Emotionally, we might as well have been sitting on opposite sides of the damn country.

I folded my hands together in my lap while pretending to read one of the magazines sitting on the table. Pretending because I hadn’t actually read a single word. My mind was everywhere.

A movement beside me pulled my attention away from the magazine.

It was Maddox. His foot was tapping. Not aggressively or enough for anybody else to notice, but I noticed.

After all these years, I knew his tells. Whenever Maddox got irritated, he’d rub his beard. Whenever he was deep in thought, he’d stare off into space like he was doing now, and whenever he was nervous about something, his foot tapped.

The discovery caught me off guard. Not because he was nervous, because it meant he cared.

Maybe not about me. Maybe not about the marriage. But something about today mattered enough to get under his skin.

For the first time all afternoon, a tiny bit of hope crept in.

Then the waiting room door opened.

A woman stepped out holding a clipboard. Her eyes moved between us before she smiled.

“Maddox and Luciana Creed?”

Every muscle in my body tightened.

Beside me, Maddox stood first. Without saying a word, he held the door open and waited for me to walk through.

The gesture was small, insignificant, even, yet my stupid heart noticed it anyway, because after everything that had happened, Maddox Creed was still being Maddox Creed, and for the first time all day, I realized I wasn’t afraid of the therapist.

I was afraid of what would happen if she couldn’t help us.

The office was smaller than I expected. There was no giant desk separating everybody. No cold, clinical feeling. Just three comfortable chairs arranged in a circle with a small table sitting between them. A box of tissues rested on top.

The sight immediately irritated me, because seeing tissues in a therapist’s office felt like somebody already knew tears were coming, and judging by the knot sitting in my throat, they probably were.

“Have a seat wherever you’d like.”

The therapist smiled as she motioned toward the chairs.

Maddox waited for me to sit first before choosing the chair beside mine. Not too close. Not too far. Just enough space to remind me of where we stood.

The therapist settled into her chair and glanced down at her notes.

“I’m Dr.

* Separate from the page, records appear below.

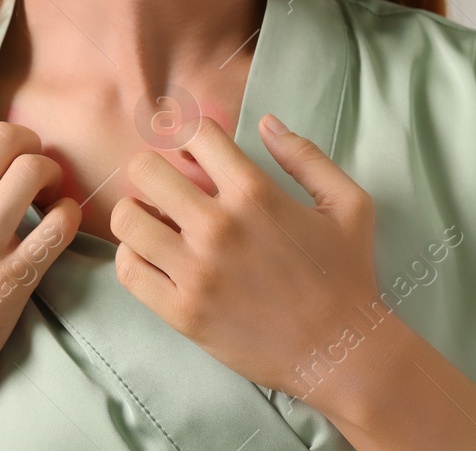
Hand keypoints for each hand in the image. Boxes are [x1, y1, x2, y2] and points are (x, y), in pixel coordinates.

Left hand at [109, 112, 380, 406]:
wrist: (343, 354)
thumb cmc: (347, 276)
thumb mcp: (348, 205)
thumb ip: (306, 156)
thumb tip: (266, 121)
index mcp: (255, 194)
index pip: (194, 134)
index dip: (189, 137)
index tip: (194, 156)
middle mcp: (219, 227)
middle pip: (145, 170)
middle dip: (154, 172)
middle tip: (168, 190)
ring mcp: (196, 272)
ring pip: (127, 218)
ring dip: (139, 215)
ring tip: (157, 225)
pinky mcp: (182, 312)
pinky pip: (128, 270)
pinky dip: (133, 259)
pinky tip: (154, 260)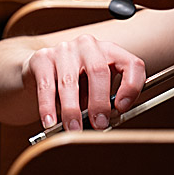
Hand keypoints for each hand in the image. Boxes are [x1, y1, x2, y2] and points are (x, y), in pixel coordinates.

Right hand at [21, 34, 145, 131]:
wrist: (42, 69)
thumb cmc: (78, 83)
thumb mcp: (97, 88)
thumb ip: (106, 101)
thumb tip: (105, 123)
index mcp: (110, 51)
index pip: (131, 64)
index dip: (131, 87)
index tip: (122, 108)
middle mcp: (88, 45)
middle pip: (98, 71)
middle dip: (99, 102)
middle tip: (98, 124)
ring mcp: (63, 50)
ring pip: (69, 81)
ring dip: (72, 110)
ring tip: (74, 129)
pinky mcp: (41, 58)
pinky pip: (46, 86)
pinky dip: (48, 107)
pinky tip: (50, 121)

Reynolds.”

After introducing herself, she spent the next few minutes explaining confidentiality, boundaries, and what to expect from the sessions. I listened.

At least I think I did.

Truthfully, most of it sounded like background noise because my focus wasn’t on her.

It was on my husband.

On the way he sat with his hands clasped together. On the fact that he hadn’t looked at me once since we’d walked into the room. On the reality that this was really happening.

Eventually, Dr. Reynolds set her notebook aside, and the room fell quiet.

Then she asked the question I should’ve known was coming.

“So…” Her eyes moved between us. “Why are you here?”

It was a simple question with an complicated as hell answer.

I opened my mouth, then closed it again because where the fuck was I supposed to start? With the emails? The pregnancy? The lies? The marriage? The fact that my entire life had exploded in my face?

Before I could figure it out, Maddox spoke.

“My wife kept a secret from me.”

He was straight to the point with no emotion or dramatic speech. Just… the truth.